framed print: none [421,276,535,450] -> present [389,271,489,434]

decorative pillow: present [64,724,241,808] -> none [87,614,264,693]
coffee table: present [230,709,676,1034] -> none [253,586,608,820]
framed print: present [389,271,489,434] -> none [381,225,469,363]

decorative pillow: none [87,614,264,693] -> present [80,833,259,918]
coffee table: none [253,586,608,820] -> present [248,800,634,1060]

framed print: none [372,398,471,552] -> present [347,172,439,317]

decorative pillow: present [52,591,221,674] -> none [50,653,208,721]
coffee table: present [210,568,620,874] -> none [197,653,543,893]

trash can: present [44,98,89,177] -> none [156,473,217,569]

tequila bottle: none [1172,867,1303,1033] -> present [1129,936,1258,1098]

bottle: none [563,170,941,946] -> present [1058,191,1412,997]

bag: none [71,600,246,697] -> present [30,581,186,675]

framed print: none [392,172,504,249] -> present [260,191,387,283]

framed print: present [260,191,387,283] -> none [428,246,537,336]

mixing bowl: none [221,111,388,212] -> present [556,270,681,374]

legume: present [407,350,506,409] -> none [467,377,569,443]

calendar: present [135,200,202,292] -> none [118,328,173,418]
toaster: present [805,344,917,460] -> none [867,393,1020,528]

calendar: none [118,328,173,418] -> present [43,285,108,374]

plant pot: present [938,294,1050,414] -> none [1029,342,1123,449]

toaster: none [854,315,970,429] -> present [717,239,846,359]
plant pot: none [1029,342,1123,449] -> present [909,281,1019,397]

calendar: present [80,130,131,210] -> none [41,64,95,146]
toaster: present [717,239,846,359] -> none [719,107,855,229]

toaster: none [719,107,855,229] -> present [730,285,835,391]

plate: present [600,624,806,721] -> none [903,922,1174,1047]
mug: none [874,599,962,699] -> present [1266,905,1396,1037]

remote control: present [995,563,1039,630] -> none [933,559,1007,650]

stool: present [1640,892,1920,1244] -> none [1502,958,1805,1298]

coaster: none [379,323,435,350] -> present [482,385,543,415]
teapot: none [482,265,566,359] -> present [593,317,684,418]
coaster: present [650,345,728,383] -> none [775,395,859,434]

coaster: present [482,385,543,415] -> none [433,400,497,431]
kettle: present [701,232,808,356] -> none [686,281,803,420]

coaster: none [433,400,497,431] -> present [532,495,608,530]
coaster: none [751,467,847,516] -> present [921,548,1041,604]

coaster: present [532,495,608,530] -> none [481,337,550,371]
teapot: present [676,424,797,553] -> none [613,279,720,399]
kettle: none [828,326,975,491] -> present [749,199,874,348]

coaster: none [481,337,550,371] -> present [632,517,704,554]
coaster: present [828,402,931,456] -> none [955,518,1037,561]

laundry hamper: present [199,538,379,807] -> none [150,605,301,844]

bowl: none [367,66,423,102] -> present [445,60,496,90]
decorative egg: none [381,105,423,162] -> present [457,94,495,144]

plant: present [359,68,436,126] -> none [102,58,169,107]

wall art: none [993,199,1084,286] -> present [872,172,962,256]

_ _ _ _ _

TASK OBJECTIVE: Give again only the lines starting at the one that contains "bowl: none [367,66,423,102]" and running to the end of the data.

ANSWER FOR THE TASK:
bowl: none [367,66,423,102] -> present [445,60,496,90]
decorative egg: none [381,105,423,162] -> present [457,94,495,144]

plant: present [359,68,436,126] -> none [102,58,169,107]

wall art: none [993,199,1084,286] -> present [872,172,962,256]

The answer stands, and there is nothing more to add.